Jubilation in the Latino community greeted Gov. Brown’s signing of a new law which will permit California again to issue drivers licenses to undocumented residents of the state. On Oct. 3, 2013, Gov. Jerry Brown signed into law AB 60, which grants undocumented immigrants access to apply for driver’s licenses. However those licenses will be different than the regular ones: They’ll be marked “DP” (driver’s privilege) instead of “DL” (driver’s license). The licenses will also say that they “do not establish eligibility for employment or public benefit.” The new license program is to begin in January 2015.
For decades this issue has repeatedly been fought out in the California legislature. Before the 9/11 attack on the World Trade Center, requirements for ID to prove entitlement to a drivers license were fairly loose, and it was not unusual for undocumented to have licenses.
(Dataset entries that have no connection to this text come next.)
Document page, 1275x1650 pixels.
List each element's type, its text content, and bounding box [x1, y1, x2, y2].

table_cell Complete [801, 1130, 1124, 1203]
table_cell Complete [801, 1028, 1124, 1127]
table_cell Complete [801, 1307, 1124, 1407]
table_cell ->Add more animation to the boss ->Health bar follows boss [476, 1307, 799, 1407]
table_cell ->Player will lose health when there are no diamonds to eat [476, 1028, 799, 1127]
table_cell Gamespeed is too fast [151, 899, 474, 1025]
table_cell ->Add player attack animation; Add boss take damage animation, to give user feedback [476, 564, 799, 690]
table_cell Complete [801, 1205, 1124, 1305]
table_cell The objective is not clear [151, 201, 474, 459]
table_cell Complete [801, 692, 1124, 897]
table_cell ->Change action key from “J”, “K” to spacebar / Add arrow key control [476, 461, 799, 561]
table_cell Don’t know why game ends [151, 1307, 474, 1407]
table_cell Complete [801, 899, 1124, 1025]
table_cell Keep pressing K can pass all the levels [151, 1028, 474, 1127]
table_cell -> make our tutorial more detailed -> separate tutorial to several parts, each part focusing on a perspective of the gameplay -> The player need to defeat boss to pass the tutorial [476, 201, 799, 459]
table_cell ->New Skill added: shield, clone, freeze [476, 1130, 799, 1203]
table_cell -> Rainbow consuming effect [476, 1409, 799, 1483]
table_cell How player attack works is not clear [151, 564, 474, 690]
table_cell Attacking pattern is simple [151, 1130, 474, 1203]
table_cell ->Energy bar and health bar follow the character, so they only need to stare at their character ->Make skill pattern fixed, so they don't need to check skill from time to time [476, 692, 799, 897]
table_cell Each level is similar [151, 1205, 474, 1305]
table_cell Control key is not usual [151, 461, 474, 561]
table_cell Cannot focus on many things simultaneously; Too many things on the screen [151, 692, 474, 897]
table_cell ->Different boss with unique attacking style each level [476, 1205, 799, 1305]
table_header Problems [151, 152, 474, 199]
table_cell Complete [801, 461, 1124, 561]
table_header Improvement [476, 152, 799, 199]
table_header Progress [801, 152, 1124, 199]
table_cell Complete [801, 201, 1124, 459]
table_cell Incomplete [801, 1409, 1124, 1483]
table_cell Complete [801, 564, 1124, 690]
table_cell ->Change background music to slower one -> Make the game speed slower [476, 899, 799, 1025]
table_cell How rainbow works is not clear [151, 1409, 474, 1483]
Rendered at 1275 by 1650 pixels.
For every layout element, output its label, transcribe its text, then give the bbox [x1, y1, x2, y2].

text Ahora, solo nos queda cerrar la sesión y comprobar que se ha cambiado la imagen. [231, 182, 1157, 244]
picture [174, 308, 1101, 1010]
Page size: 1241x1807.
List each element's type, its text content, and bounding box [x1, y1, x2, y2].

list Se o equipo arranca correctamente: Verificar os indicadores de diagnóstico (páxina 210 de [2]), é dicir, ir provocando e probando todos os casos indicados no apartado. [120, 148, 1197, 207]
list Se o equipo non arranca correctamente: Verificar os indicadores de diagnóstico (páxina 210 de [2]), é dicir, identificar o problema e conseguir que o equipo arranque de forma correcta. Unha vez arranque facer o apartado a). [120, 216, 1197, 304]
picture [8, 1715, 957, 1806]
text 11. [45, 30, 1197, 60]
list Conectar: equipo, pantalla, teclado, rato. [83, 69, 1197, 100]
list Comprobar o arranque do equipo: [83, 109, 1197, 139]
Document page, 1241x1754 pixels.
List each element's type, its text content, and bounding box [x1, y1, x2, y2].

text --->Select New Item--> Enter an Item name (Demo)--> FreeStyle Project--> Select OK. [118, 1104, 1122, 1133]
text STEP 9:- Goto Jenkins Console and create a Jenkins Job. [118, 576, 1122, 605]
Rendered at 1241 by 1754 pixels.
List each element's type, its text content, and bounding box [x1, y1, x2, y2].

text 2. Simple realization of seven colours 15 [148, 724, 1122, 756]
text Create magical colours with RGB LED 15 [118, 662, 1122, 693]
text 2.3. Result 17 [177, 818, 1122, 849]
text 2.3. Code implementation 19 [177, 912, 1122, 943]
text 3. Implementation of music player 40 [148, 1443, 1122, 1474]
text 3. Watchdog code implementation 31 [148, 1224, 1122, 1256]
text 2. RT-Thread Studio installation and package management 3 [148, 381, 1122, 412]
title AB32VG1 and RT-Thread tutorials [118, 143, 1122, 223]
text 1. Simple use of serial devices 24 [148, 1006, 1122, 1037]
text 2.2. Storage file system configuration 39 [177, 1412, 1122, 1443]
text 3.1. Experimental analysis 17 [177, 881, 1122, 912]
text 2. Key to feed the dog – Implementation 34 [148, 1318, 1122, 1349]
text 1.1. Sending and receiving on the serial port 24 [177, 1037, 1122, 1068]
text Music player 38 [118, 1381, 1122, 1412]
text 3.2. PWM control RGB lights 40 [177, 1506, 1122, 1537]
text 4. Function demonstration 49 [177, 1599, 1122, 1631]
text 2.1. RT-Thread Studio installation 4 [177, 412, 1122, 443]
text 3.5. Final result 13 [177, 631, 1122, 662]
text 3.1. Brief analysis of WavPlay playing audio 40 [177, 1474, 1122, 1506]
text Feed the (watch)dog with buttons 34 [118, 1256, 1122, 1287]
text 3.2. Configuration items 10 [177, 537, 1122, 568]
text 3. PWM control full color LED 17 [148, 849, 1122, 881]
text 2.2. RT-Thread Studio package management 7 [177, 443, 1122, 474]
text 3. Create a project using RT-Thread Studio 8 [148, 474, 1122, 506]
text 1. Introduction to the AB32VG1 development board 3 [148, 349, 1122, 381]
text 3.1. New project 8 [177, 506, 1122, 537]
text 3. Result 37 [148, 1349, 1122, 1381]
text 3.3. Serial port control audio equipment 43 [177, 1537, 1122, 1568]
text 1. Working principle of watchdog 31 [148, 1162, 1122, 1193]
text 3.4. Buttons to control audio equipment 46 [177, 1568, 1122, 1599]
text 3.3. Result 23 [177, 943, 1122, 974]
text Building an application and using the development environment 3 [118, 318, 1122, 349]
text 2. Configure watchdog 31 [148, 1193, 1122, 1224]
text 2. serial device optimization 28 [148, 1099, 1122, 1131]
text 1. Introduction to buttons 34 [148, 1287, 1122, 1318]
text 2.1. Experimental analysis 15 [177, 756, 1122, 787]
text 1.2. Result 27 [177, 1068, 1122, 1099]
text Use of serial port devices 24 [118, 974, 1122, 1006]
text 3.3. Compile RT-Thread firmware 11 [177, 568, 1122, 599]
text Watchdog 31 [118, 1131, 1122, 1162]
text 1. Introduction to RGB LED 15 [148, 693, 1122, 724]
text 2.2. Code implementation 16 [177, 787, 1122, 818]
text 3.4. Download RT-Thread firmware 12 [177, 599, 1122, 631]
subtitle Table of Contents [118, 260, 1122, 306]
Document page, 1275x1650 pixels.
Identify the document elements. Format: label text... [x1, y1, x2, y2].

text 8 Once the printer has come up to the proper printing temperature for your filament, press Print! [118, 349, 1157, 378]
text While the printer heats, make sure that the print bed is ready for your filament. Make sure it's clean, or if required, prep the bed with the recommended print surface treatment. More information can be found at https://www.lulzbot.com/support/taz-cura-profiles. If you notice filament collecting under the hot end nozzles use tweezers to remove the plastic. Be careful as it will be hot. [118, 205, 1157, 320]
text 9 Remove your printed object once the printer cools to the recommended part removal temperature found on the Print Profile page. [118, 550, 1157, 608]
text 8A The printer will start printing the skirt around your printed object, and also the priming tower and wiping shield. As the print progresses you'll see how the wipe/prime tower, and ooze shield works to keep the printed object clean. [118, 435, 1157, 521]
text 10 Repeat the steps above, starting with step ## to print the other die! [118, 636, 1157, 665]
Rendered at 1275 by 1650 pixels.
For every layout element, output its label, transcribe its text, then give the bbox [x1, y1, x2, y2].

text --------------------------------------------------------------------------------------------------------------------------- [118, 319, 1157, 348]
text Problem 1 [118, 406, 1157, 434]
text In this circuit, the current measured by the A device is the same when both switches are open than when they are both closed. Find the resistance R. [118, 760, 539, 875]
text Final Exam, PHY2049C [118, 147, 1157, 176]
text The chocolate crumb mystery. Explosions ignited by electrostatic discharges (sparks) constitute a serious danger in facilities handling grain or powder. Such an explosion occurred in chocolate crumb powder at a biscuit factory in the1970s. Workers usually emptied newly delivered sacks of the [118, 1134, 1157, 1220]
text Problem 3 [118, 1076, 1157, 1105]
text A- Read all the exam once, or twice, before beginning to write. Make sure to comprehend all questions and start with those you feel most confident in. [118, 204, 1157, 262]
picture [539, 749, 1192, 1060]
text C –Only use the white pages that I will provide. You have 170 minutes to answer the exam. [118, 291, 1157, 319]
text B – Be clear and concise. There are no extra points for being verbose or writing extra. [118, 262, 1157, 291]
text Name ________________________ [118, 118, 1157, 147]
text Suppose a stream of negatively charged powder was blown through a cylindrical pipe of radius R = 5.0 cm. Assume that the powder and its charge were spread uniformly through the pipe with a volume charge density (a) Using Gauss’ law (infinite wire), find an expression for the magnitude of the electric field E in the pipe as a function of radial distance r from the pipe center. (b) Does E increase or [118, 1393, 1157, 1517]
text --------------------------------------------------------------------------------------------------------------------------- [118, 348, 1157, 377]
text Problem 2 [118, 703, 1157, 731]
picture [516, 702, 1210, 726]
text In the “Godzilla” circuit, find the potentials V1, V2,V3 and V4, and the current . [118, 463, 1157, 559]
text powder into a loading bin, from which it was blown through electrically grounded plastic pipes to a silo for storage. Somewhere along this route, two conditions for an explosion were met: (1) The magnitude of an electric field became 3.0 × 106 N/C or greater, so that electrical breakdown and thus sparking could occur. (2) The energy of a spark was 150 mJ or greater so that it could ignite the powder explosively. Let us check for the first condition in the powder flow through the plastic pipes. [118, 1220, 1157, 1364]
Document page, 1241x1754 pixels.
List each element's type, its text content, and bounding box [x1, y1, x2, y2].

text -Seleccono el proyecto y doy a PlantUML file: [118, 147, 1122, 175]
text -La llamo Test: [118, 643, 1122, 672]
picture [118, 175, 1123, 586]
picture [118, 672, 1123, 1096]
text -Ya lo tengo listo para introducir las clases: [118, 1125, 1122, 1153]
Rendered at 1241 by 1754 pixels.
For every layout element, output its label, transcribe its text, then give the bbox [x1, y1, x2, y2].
Then, in the 9/11 aftermath, stricter proof of lawful residence were imposed all over the US. To grant some relief to the undocumented, in 2003 former Gov. Gray Davis signed a law in 2003 to confer drivers licenses on undocumented immigrants. But then Gov. Arnold Schwarzenegger vetoed it in September 2004.
Just because people didn’t have legal drivers licenses they didn’t stop driving. Of course, life had to go on. But then something changed.
Now, as growers are indicating that, due to the clampdown at the border, they have a labor shortage in relation to harvest. The need the workers who are here to transport themselves to work in the fields. It is not an accident that when the bill’s progress was blocked, Assemblyman Luis Alejo from an agricultural area—Watsonville—came to the rescue with amendments that resulted in passage of the new law.
Growers are undoubtedly looking at relief from robots in the field in the future, but for the present both they and undocumented immigrants, desperate for the right to drive, are breathing a sigh of happy relief.
Those are not the only new laws in California that help the undocumented, sometimes pitting California against the federal government. California’s Trust Act limits the effect of the federal Secure Communities program, which permits ICE to place a hold on anyone in jail. If one were jailed for a traffic ticket, before the Trust Act, if ICE put a hold on someone, they couldn’t bail out even though they weren’t convicted of any crime. Under the new law, undocumented immigrants would have to be charged with or convicted of a serious offense before ICE could put a hold on them and transfer them to federal immigration authorities for possible deportation.
Another pro-immigrant bill, AB 1024, permits an undocumented immigrant who has passed the California examination for attorneys to become an attorney. The bill was spurred on by the case of Sergio Garcia, who 19 years ago was approved for a green card, but is still on the waiting list to receive it. Presently, there is only one other undocumented immigrant in California who has passed the exam, so the new law immediately affects only these two persons. But it is hoped that other states will do likewise.